Chavela Vargas was an LGBT Mexican ranchera singer who didn’t just sing Rancheras, she lived them. Honestly, when I think of Ranchera, I think of Chavela.
Isabel Vargas Lizano was born in San Joaquín Flores, Costa Rica on April 17, 1919. She ran away to Mexico when she was 14, attracted by the creative energy of the Mexican Golden Age after the Mexican Revolution.
For a long time, Vargas sang on the streets. She turned professional in her 30s and established a career in the 1940s and 50s.
Vargas is a Ranchera singer. Rancheras are Mexican folk songs of love lost mostly sung by men with a drunken swagger. Chavela made this style her own by singing Rancheras with simple emotion, and lots of alcohol.
She sang like a man, dressed like a man, partied like a man, and chased women like a man.

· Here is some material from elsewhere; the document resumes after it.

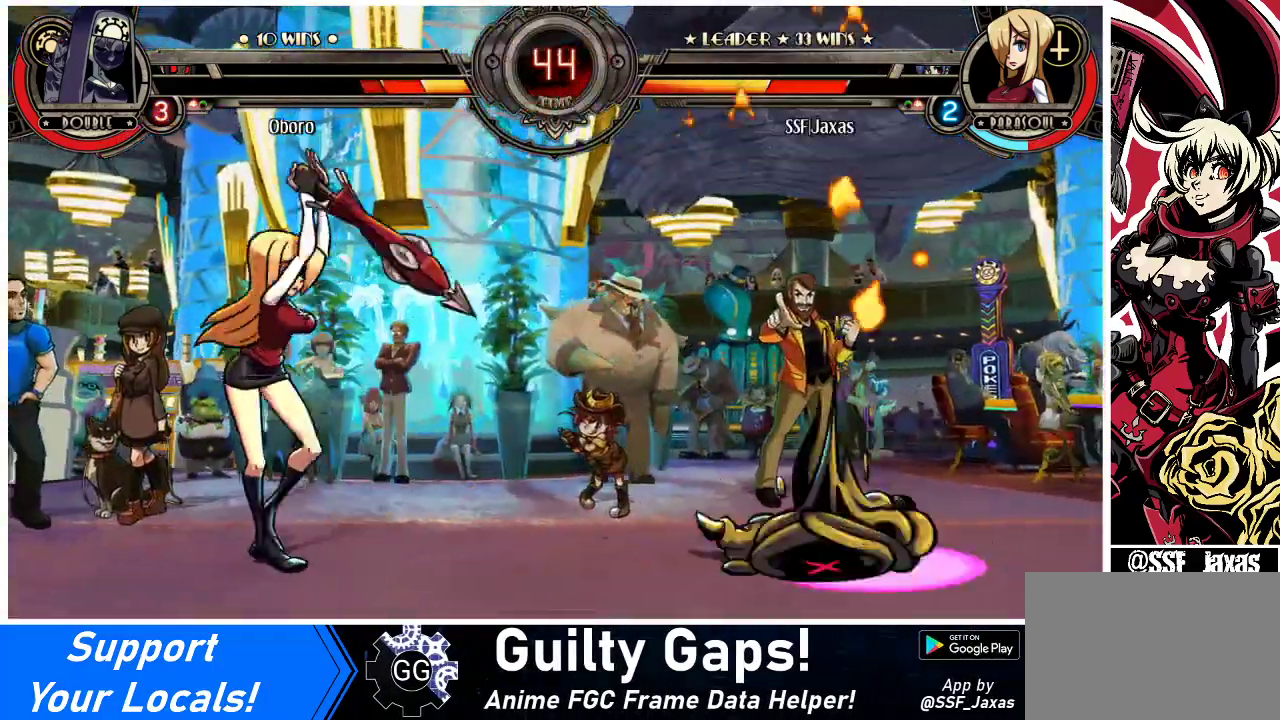
{"buttons": ["DPAD_RIGHT"], "events": [[267, "DPAD_RIGHT", "down"], [333, "DPAD_RIGHT", "up"], [400, "DPAD_RIGHT", "down"]]}
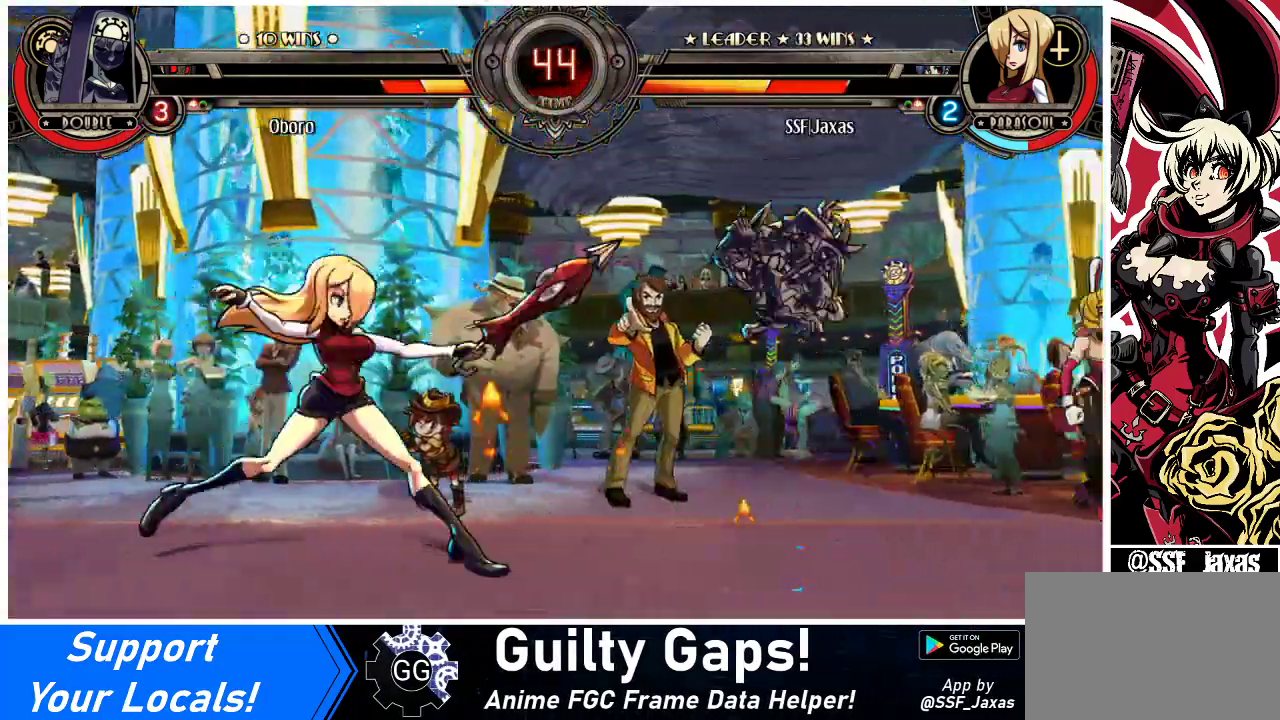
{"buttons": ["DPAD_LEFT"], "events": [[133, "DPAD_LEFT", "down"], [133, "DPAD_RIGHT", "up"], [133, "DPAD_UP", "down"], [267, "DPAD_UP", "up"]]}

Traditional Mexican society is conservative and very Machista (macho). Vargas was breaking the rules and that made her unique. It also made her a fan of the queer community which was very repressed in that time and place.
In the late 1950s, Vargas got noticed for her performances in Acapulco which at the time was a jet-set getaway. That led to her first recording Noche de Bohemia (1961). She eventually recorded 80 albums.
Vargas became a huge star in the 1960s. Eventually, she succumbed to alcoholism a disappeared in the 1980s. Vargas told the New York Times that without knowing who she was, a Huichol Indian family took her in and nursed her back to health.
Vargas started performing again in 1991 and her career took off again. Spanish film director Pedro Almodóvar became a fan and used her music in some of his movies including The Flower of My Secret (1995), and Julieta (2016). This helped grow her international audience.
New York’s own Claudia Norman produced Vargas’ Carnegie Hall debut in 2003 at age 83.
The great singer passed away on August 5, 2012, in Cuernavaca, Morelos, Mexico.
Chavela is Catherine Gund and Daresha Kyi’s 2017 documentary about the great singer.
The movie is centered around an interview that Catherine Gund shot in Mexico in the early 1990s. She dug up her old footage after Vargas passed and the movie was born.